Sim, é verdade, temos uma sociedade patriarcal que ainda está muito presente e que tem atribuído muito poder aos homens. Mas eu cresci com um pai que me criou de uma forma muito feminista, empurrando-me para ter sucesso na vida, no meu trabalho, não ter medo de posições de poder. Por isso também penso que quanto mais nos abrirmos a novas representações do masculino e do feminino, mais permitiremos que as novas gerações sejam mais horizontais, igualitárias e mais justas.

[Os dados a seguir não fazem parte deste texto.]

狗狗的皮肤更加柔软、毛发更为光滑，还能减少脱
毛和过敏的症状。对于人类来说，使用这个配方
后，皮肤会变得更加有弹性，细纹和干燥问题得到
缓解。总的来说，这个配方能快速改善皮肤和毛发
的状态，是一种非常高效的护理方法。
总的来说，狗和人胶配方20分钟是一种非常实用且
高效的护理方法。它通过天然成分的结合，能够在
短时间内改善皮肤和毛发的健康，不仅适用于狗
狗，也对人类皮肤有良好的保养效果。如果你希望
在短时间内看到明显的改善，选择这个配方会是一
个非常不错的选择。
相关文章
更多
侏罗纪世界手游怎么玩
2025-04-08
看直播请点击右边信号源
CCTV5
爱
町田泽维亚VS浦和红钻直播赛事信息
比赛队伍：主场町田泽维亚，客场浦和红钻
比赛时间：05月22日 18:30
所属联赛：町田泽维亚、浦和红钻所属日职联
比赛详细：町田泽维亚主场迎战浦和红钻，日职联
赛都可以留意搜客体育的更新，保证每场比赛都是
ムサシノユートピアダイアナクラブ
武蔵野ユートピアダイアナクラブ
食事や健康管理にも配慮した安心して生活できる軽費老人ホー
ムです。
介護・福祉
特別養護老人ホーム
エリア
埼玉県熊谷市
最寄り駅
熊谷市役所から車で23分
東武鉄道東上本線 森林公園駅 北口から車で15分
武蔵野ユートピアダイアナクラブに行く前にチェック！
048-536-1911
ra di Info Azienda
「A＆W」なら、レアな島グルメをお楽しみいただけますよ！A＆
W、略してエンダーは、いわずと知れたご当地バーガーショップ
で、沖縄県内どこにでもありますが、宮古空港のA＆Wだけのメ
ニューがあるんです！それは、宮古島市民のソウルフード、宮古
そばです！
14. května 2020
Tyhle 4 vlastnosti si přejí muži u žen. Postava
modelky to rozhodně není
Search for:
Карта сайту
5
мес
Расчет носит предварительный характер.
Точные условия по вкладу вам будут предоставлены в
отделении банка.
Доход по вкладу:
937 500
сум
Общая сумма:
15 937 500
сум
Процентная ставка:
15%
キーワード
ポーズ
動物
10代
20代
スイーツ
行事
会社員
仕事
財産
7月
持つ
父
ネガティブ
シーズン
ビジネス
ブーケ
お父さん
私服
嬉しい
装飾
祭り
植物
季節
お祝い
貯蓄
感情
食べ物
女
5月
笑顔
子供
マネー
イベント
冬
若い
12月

Há algo de pessoal nos teus filmes?

Sim, penso que sim. Caso contrário, seria impossível persistir tanto. Para fazer um filme, demora entre 2 a 5 anos, entre o momento em que o escrevo, filmo e monto. Se não colocar algo de si mesmo nele, pelo menos para mim, seria impossível ficar com a mesma história durante tanto tempo.

Ao longo da história do cinema, nós mulheres temos sido invisibilizadas, especialmente em papéis de destaque, como realizadoras e argumentistas. Mas, nos últimos anos, a situação tem melhorado.

O que tem contribuído para esta mudança?

Muitas coisas, movimentos, incluindo o Metoo. Há realmente um antes e um depois. E também dentro do cinema. Quando era estudante, havia paridade na escola, mas quando saímos já não havia paridade, especialmente para realizadores, montadores e outros papeis principais. Era montadora, na altura, e fiquei impressionada com o facto de algumas pessoas terem dito abertamente que não queriam trabalhar com mulheres. Raramente ouvi o oposto. Agora, vejo cada vez mais cineastas mulheres. É lindo!

Quão importante é para as mulheres contar histórias e fazer filmes a partir de uma perspetiva feminina?

Penso que todos queremos contar histórias, tanto homens como mulheres, e falar sobre o que nos toca, nos perturba. O importante é ter uma diversidade de pontos de vista que também permita uma diversidade de histórias, de personagens, e que nos torne mais conscientes uns dos outros. Quando faço um filme, nunca digo a mim mesma, “oh, isso é um ponto de vista feminino“. Antes, me pergunto como a nível pessoal vou mudar certas coisas, e falar de forma diferente sobre as relações homem/mulher.

Consideras-te feminista?

Sim, considero-me uma feminista, com um desejo real de questionar o género. Uma feminista humanista que questiona tanto o masculino quanto o feminino. É preciso defender as novas personagens masculinas tanto como lutar por outras representações femininas. Porque um não pode existir sem o outro.

Na tua opinião, o que poderia ser feito para que mulheres e homens (realizadores, argumentistas e não só) tenham as mesmas oportunidades de fazer e mostrar o seu trabalho?

É complexo, porque a sociedade está a mudar, mas está a mudar lentamente. Penso que todas as grandes iniciativas para honrar as mulheres cineastas, ou para encorajar as equipas a serem mais equilibradas em termos de género (através do apoio do CNC-Centre National de la Cinématographie em França, por exemplo), são iniciativas que estão gradualmente a mudar a forma como encaramos as coisas e como ajudamos a mudá-las.

Por último, poderia nomear mulheres cineastas que inspiram o teu cinema?

Julie Bertucelli, Jane Campion, Katheryn Bigelow. As três têm um cinema muito pessoal, muito forte e sincero.